There are many reasons for this: corruption, political instability, bureaucratic hassles and the failure of the government to rebuild its crumbling pipelines and storage facilities, as well as fears about security in the capital. Besides, there’s now a better partner for the oil companies: the semi-autonomous Kurdistan Regional Government. The Kurds have outraged the central government by signing more than 50 independent deals with foreign companies, including Exxon Mobil Corp. and Chevron Corp., and are moving oil across the Turkish border in trucks rather than using pipelines controlled by Baghdad.
Maliki must realize that his bid to be Iraq’s founding father is doomed unless he improves the economy. A first step would be to offer friendlier terms to foreign oil companies. Instead of insisting on technical service contracts, in which the companies get only a flat fee per barrel, Maliki should agree to share the oil that comes out of the ground, as the Kurds do. (To his credit, he did discuss this with Exxon Chief Executive Officer Rex Tillerson in January in Baghdad.) A bigger step would be for the government finally to pass a comprehensive deal to share the nation’s oil revenue -- an initiative that has been stuck in the legislature since 2007.
A thriving Iraq will depend on stronger relations with its neighbors. Turkey has to play a careful game. While it is reaping an economic boon from the Kurds -- total exports to Iraq broke $10 billion last year -- Turkey has little to gain from instability or civil war in its eastern neighbor. Nor do Turkish leaders want to see the emergence of a fully independent Kurdistan, which might embolden Turkey’s Kurdish minority. Instead of antagonizing the Baghdad government with talk of building a pipeline from the Kurdish area across its border, they should encourage Massoud Barzani, president of the Iraqi Kurdistan Region, to negotiate a deal he and Maliki can live with. That’s hard but not impossible: The Kurdish leadership seems to understand that it isn’t in a position to exert full control over Kirkuk and that an independent Kurdistan without it may not be worth having.
Then there is the other regional Sunni power: Saudi Arabia. Although the Saudis don’t like the oil competition, the last thing they should want is for Iraq’s Shiite leaders to feel pushed into the patronage of Iran.

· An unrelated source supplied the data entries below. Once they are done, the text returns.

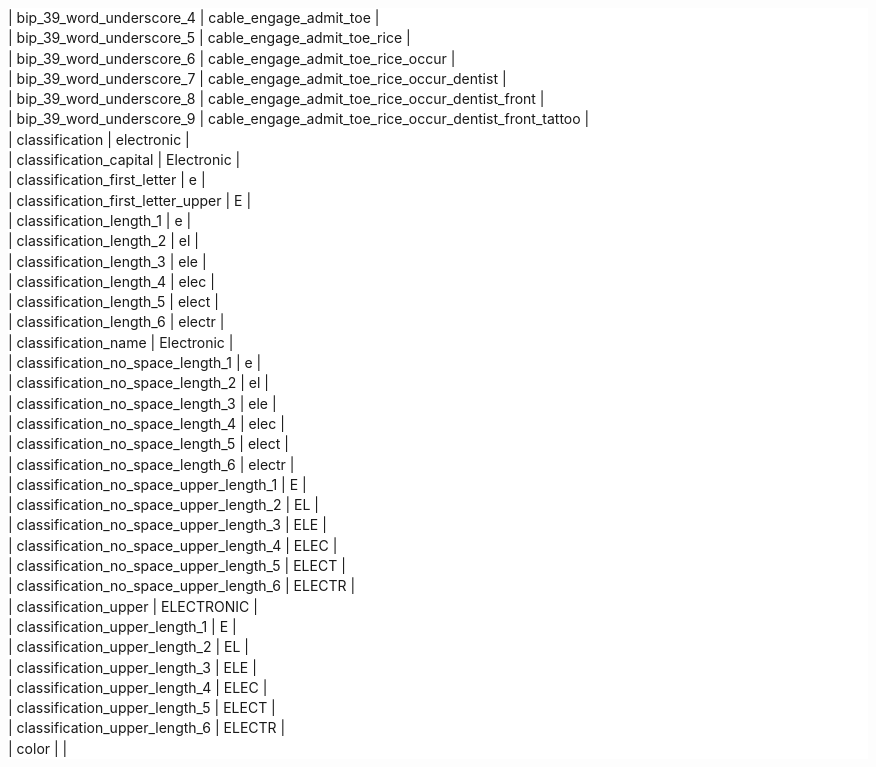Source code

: | bip_39_word_underscore_4 | cable_engage_admit_toe |  
| bip_39_word_underscore_5 | cable_engage_admit_toe_rice |  
| bip_39_word_underscore_6 | cable_engage_admit_toe_rice_occur |  
| bip_39_word_underscore_7 | cable_engage_admit_toe_rice_occur_dentist |  
| bip_39_word_underscore_8 | cable_engage_admit_toe_rice_occur_dentist_front |  
| bip_39_word_underscore_9 | cable_engage_admit_toe_rice_occur_dentist_front_tattoo |  
| classification | electronic |  
| classification_capital | Electronic |  
| classification_first_letter | e |  
| classification_first_letter_upper | E |  
| classification_length_1 | e |  
| classification_length_2 | el |  
| classification_length_3 | ele |  
| classification_length_4 | elec |  
| classification_length_5 | elect |  
| classification_length_6 | electr |  
| classification_name | Electronic |  
| classification_no_space_length_1 | e |  
| classification_no_space_length_2 | el |  
| classification_no_space_length_3 | ele |  
| classification_no_space_length_4 | elec |  
| classification_no_space_length_5 | elect |  
| classification_no_space_length_6 | electr |  
| classification_no_space_upper_length_1 | E |  
| classification_no_space_upper_length_2 | EL |  
| classification_no_space_upper_length_3 | ELE |  
| classification_no_space_upper_length_4 | ELEC |  
| classification_no_space_upper_length_5 | ELECT |  
| classification_no_space_upper_length_6 | ELECTR |  
| classification_upper | ELECTRONIC |  
| classification_upper_length_1 | E |  
| classification_upper_length_2 | EL |  
| classification_upper_length_3 | ELE |  
| classification_upper_length_4 | ELEC |  
| classification_upper_length_5 | ELECT |  
| classification_upper_length_6 | ELECTR |  
| color |  |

The Saudis should open an embassy in Baghdad, where they’ve had none since 1990. More substantially, Saudi Arabia and Qatar could make a gesture to Maliki by doing more to keep the weapons they supply to opponents of Syrian dictator Bashar al-Assad -- whom Maliki unwisely supports -- from ending up in the hands of Sunni militants in western Iraq. The anniversary-day explosions in Shiite areas of Baghdad are a reminder that Maliki’s efforts to clamp down on Sunni violence aren’t entirely unjustified.
Without ignoring what’s gone wrong, this anniversary is best used to decide what Iraq can do right. Our feeling is that economic growth is the key, which requires Maliki’s ensuring the human and political rights of the Sunnis and reaching an accord with the Kurds. If his common sense and political pragmatism seem to be waning, perhaps the oil markets can help set him straight.